Brazilians are mourning the total destruction of the nation’s “Smithsonian”.

A massive fire tore through a an expansive 200-year-old museum in Rio de Janeiro late Sunday, lighting up the night and sending plumes of smoke into the air as firefighters tried to save historical relics from the flames.

The esteemed National Museum in northern Rio, which houses artifacts from Egypt, Greco-Roman art and the nation’s most prized domestic art pieces, was not open at the time.

It wasn’t immediately clear how the fire began. The museum said the blaze began around 7:30 p.m.

President Michel Temer said it was “a sad day for all Brazilians.”

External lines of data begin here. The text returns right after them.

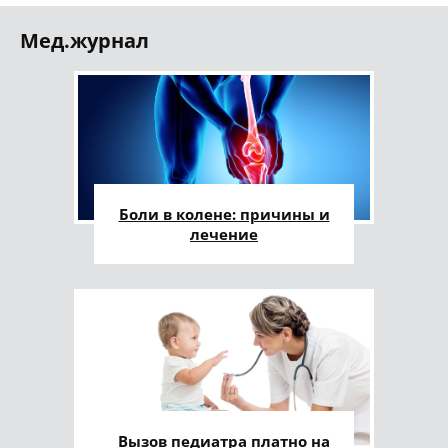
Мед.журнал
Боли в колене: причины и
лечение
Вызов педиатра платно на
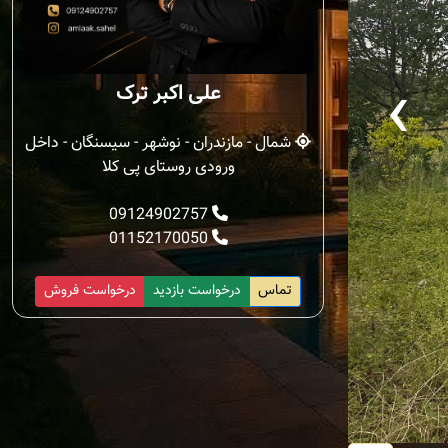
‹
علی اکبر ترک
شمال - مازندران - نوشهر - سیسنگان - داخل
ورودی روستای پی کلا
09124902757
01152170050
تماس
درخواست بازدید
درخواست فروش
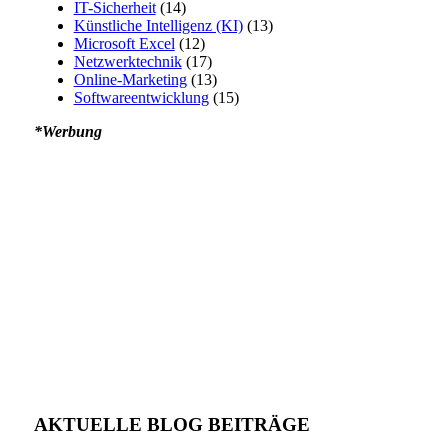
IT-Sicherheit
(14)
Künstliche Intelligenz (KI)
(13)
Microsoft Excel
(12)
Netzwerktechnik
(17)
Online-Marketing
(13)
Softwareentwicklung
(15)
*Werbung
AKTUELLE BLOG BEITRÄGE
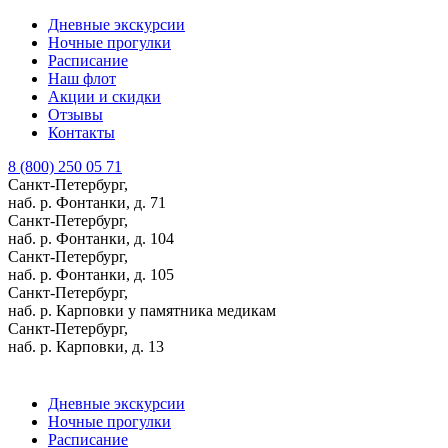
Дневные экскурсии
Ночные прогулки
Расписание
Наш флот
Акции и скидки
Отзывы
Контакты
8 (800) 250 05 71
Санкт-Петербург,
наб. р. Фонтанки, д. 71
Санкт-Петербург,
наб. р. Фонтанки, д. 104
Санкт-Петербург,
наб. р. Фонтанки, д. 105
Санкт-Петербург,
наб. р. Карповки у памятника медикам
Санкт-Петербург,
наб. р. Карповки, д. 13
Дневные экскурсии
Ночные прогулки
Расписание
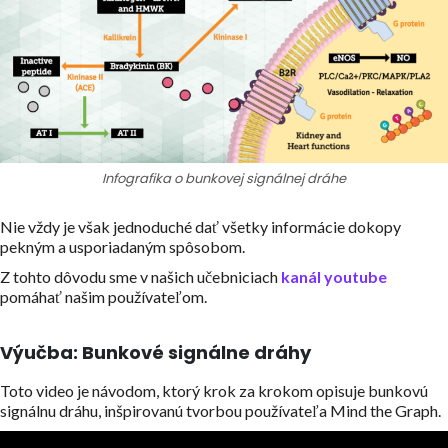
Infografika o bunkovej signálnej dráhe
Nie vždy je však jednoduché dať všetky informácie dokopy
pekným a usporiadaným spôsobom.
Z tohto dôvodu sme v našich učebniciach
kanál youtube
pomáhať našim používateľom.
Výučba: Bunkové signálne dráhy
Toto video je návodom, ktorý krok za krokom opisuje bunkovú
signálnu dráhu, inšpirovanú tvorbou používateľa Mind the Graph.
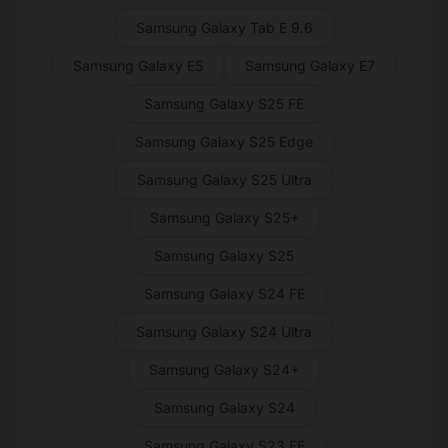
Samsung Galaxy Tab E 9.6
Samsung Galaxy E5
Samsung Galaxy E7
Samsung Galaxy S25 FE
Samsung Galaxy S25 Edge
Samsung Galaxy S25 Ultra
Samsung Galaxy S25+
Samsung Galaxy S25
Samsung Galaxy S24 FE
Samsung Galaxy S24 Ultra
Samsung Galaxy S24+
Samsung Galaxy S24
Samsung Galaxy S23 FE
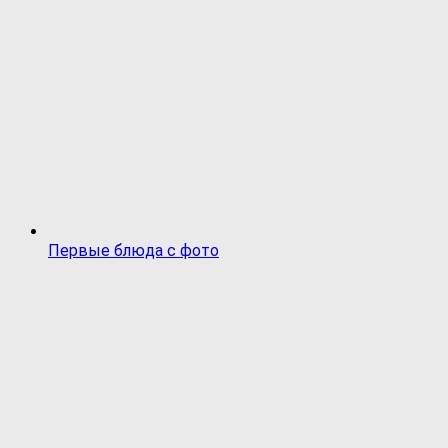
Первые блюда с фото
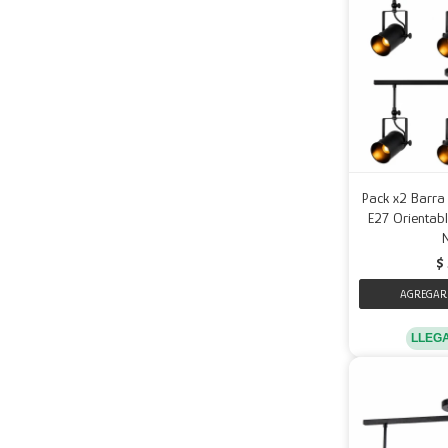
Pack x2 Barra
E27 Orientabl
$
LLEG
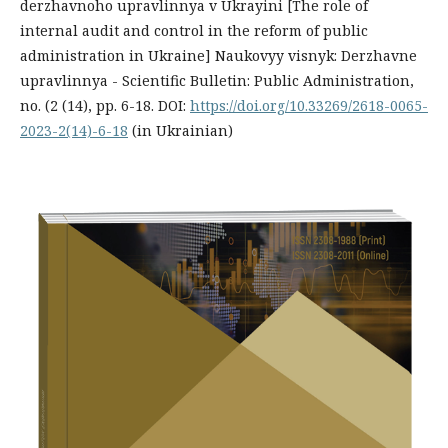
derzhavnoho upravlinnya v Ukrayini [The role of
internal audit and control in the reform of public
administration in Ukraine] Naukovyy visnyk: Derzhavne
upravlinnya - Scientific Bulletin: Public Administration,
no. (2 (14), pp. 6-18. DOI:
https://doi.org/10.33269/2618-0065-
2023-2(14)-6-18
(in Ukrainian)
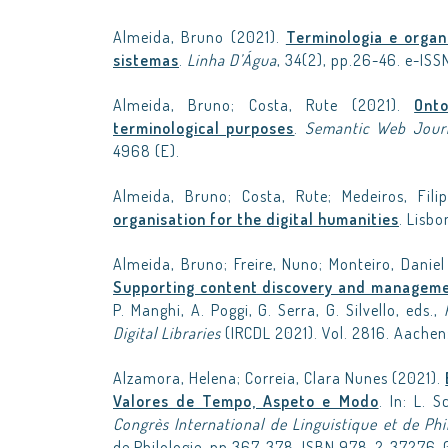
Almeida, Bruno (2021).
Terminologia e organ
sistemas
.
Linha D’Água
, 34(2), pp.26-46. e-IS
Almeida, Bruno; Costa, Rute (2021).
Ont
terminological purposes
.
Semantic Web Jour
4968 (E).
Almeida, Bruno; Costa, Rute; Medeiros, Fil
organisation for the digital humanities
. Lisb
Almeida, Bruno; Freire, Nuno; Monteiro, Daniel
Supporting content discovery and managemen
P. Manghi, A. Poggi, G. Serra, G. Silvello, eds.,
Digital Libraries
(IRCDL 2021). Vol. 2816. Aache
Alzamora, Helena; Correia, Clara Nunes (2021).
Valores de Tempo, Aspeto e Modo
. In: L. 
Congrès International de Linguistique et de Ph
de Philologie, pp.367-378. ISBN 978-2-37276-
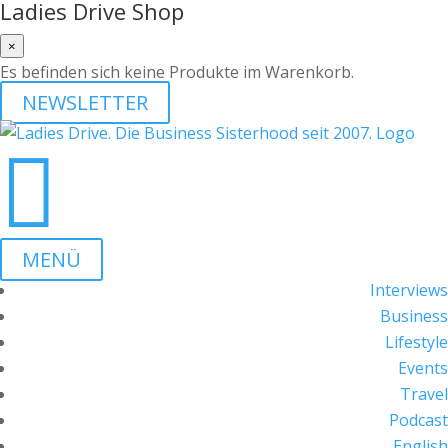
Ladies Drive Shop
×
Es befinden sich keine Produkte im Warenkorb.
NEWSLETTER

MENÜ
Interviews
Business
Lifestyle
Events
Travel
Podcast
English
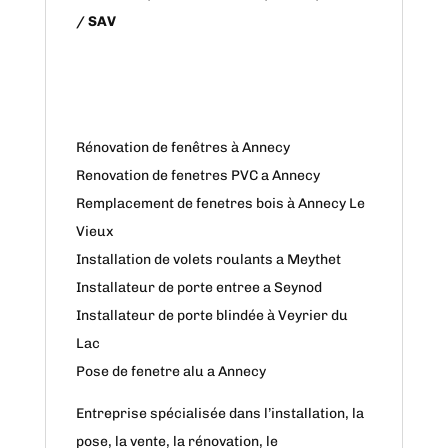
/ SAV
Rénovation de fenêtres à Annecy
Renovation de fenetres PVC a Annecy
Remplacement de fenetres bois à Annecy Le
Vieux
Installation de volets roulants a Meythet
Installateur de porte entree a Seynod
Installateur de porte blindée à Veyrier du
Lac
Pose de fenetre alu a Annecy
Entreprise spécialisée dans l’installation, la
pose, la vente, la rénovation, le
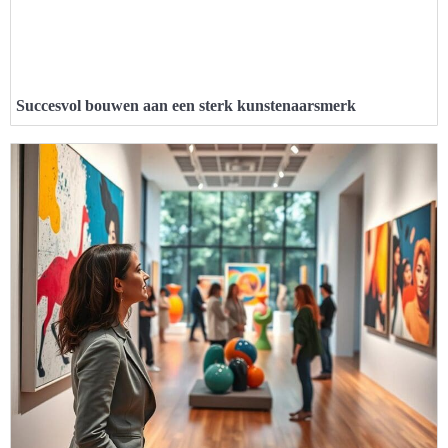
Succesvol bouwen aan een sterk kunstenaarsmerk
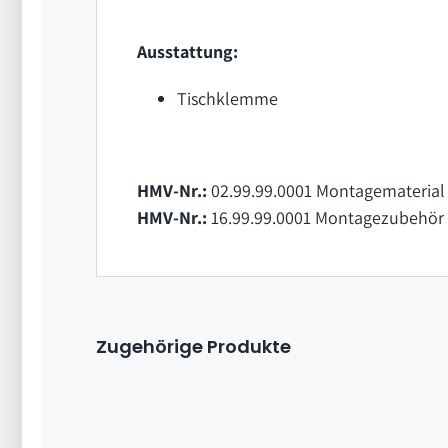
Ausstattung:
Tischklemme
HMV-Nr.:
02.99.99.0001 Montagematerial 
HMV-Nr.:
16.99.99.0001 Montagezubehör 
Zugehörige Produkte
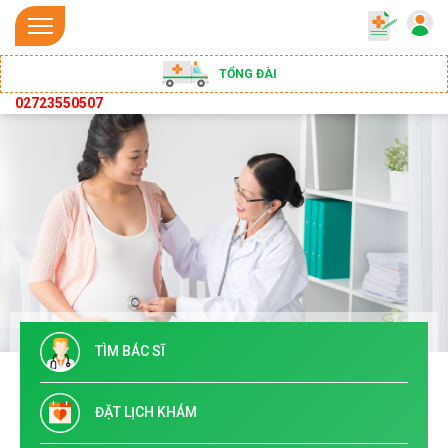
TỔNG ĐÀI
02723550507
TÌM BÁC SĨ
ĐẶT LỊCH KHÁM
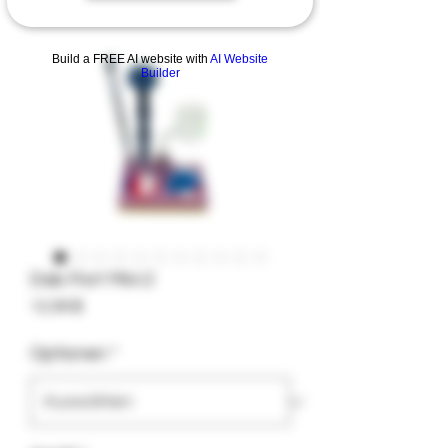
Build a FREE AI website with
AI Website
Builder
Dab Port Mini 2
Preis
12,99 $
Optionen
*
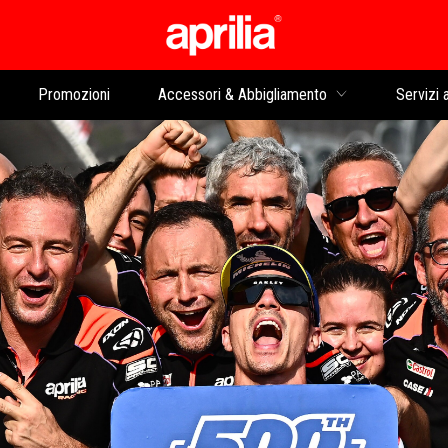
Vai al contenuto prin
Promozioni
Accessori & Abbigliamento
Servizi a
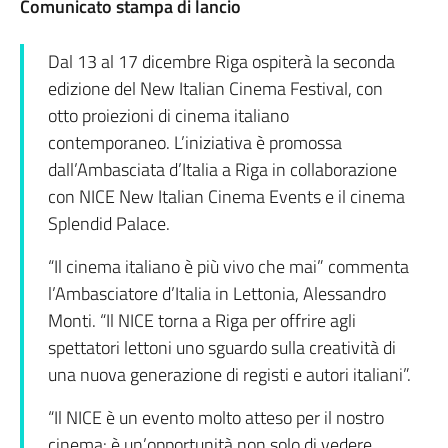
Comunicato stampa di lancio
Dal 13 al 17 dicembre Riga ospiterà la seconda
edizione del New Italian Cinema Festival, con
otto proiezioni di cinema italiano
contemporaneo. L’iniziativa è promossa
dall’Ambasciata d’Italia a Riga in collaborazione
con NICE New Italian Cinema Events e il cinema
Splendid Palace.
“Il cinema italiano è più vivo che mai” commenta
l’Ambasciatore d’Italia in Lettonia, Alessandro
Monti. “Il NICE torna a Riga per offrire agli
spettatori lettoni uno sguardo sulla creatività di
una nuova generazione di registi e autori italiani”.
“Il NICE è un evento molto atteso per il nostro
cinema: è un’opportunità non solo di vedere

“Two hundred years of work, investigation and knowledge have been lost,” Temer said in a statement discussing the total loss.

According to the museum’s website, it has more than 20,000 items related to the history of Brazil and other countries, and that many of its collections came from members of Brazil’s royal family.

Roberto Robadey, a spokesman for the fire department, said 80 firefighters were working to put out the blaze and that some pieces had been spared.

Robadey said firefighters got off to a slow start because the two fire hydrants closest to the museum were not functioning. Instead, trucks had to be sent to get water from a nearby lake.

Connected to the Federal University of Rio de Janeiro, the museum has expositions that include anthropology, archaeology and paleontology, among others.

The vice director of the museum, Luiz Fernando Dias Duarte, said the museum suffered chronic underfunding.

Latin America’s largest nation has struggled to emerge from its worst recession in decades and its infamous flirtation with socialism that has seen once profitable businesses taken over by the government, only to be run into the ground.

The state of Rio de Janeiro has been particularly hard hit in recent years thanks to a combination of falling world prices of oil, one of its major revenue sources, mismanagement and massive corruption.

Just over a month before national elections, even before the flames were put out, the fire was leading to recriminations about dilapidated infrastructure and budget deficits in the city that hosted the 2016 Summer Olympics.

“Unfortunately, given the financial straits of the Federal University of Rio de Janeiro and all the other public universities the last three years, this was a tragedy that could be seen coming,” Marina Silva, one of the leading presidential candidates, tweeted.